The label was initially run from his bedroom, then the Hackney Road before they moved into Denmark Street, the home of the independent record label. The turning point? Eddie received an invitation from the American Hip Hop label, Delicious Vinyl.
“They told me they loved what we were doing and wanted to release our band, The Brand New Heavies. They flew us to Brookyln for a gig at SOB’s. There were maybe 500 people outside, and the stage was invaded by Q-Tip, De La Soul, Third Base, Tribe Called Quest… all these rappers jumped on the stage and started rapping over the band – it was mad, De La Soul were the most famous hip-hop band in the world.”
One of the people in the audience that day was a 16-year-old heavy metal fan called Mark Ronson, who recently had the band play at his 40th birthday. He has credited Acid Jazz with changing his life. “If nothing else, we got that sorted!” jokes Dean, but it’s fair to say the label has been hugely influential beyond putting records out.

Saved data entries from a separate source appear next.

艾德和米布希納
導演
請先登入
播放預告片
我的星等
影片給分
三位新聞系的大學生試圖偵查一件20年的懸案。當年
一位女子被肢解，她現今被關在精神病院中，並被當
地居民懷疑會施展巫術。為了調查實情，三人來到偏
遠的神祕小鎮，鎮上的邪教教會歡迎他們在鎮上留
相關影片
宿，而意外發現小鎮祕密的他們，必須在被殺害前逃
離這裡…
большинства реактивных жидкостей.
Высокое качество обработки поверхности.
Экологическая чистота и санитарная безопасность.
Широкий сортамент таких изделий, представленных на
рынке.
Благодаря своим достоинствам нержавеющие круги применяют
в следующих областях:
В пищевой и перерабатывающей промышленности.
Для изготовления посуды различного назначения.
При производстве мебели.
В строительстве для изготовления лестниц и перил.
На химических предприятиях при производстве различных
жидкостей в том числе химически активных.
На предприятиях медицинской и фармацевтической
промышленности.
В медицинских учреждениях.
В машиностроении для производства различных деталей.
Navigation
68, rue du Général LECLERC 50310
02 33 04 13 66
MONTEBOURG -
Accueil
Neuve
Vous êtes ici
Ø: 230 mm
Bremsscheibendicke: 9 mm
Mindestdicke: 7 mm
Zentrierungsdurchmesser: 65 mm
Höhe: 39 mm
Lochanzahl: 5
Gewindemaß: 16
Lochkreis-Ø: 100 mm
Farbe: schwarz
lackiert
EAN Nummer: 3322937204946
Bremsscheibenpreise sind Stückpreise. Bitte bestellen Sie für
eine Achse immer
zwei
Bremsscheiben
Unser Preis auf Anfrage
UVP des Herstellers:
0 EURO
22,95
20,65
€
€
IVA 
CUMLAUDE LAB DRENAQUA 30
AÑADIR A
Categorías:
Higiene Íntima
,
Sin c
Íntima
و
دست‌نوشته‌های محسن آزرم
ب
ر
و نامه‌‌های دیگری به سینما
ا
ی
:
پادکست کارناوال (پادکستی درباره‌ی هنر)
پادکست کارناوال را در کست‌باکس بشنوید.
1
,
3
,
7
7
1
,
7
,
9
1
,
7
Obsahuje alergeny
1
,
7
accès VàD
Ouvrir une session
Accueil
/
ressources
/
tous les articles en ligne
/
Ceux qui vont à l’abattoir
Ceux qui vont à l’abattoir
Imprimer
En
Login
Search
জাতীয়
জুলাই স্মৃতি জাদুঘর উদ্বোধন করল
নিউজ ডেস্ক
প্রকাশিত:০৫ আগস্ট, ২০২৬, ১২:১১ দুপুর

Like all things, music is cyclical. “The jazz scene in London, especially South London, is massive, the underground soul scene is going from strength to strength. We’ve always been slightly left of field. We’ve always tried to keep true to our ideals, and British indie’s don’t last 30 years, simple as that. This is our 30th year – what better way to celebrate than to open a radio station?”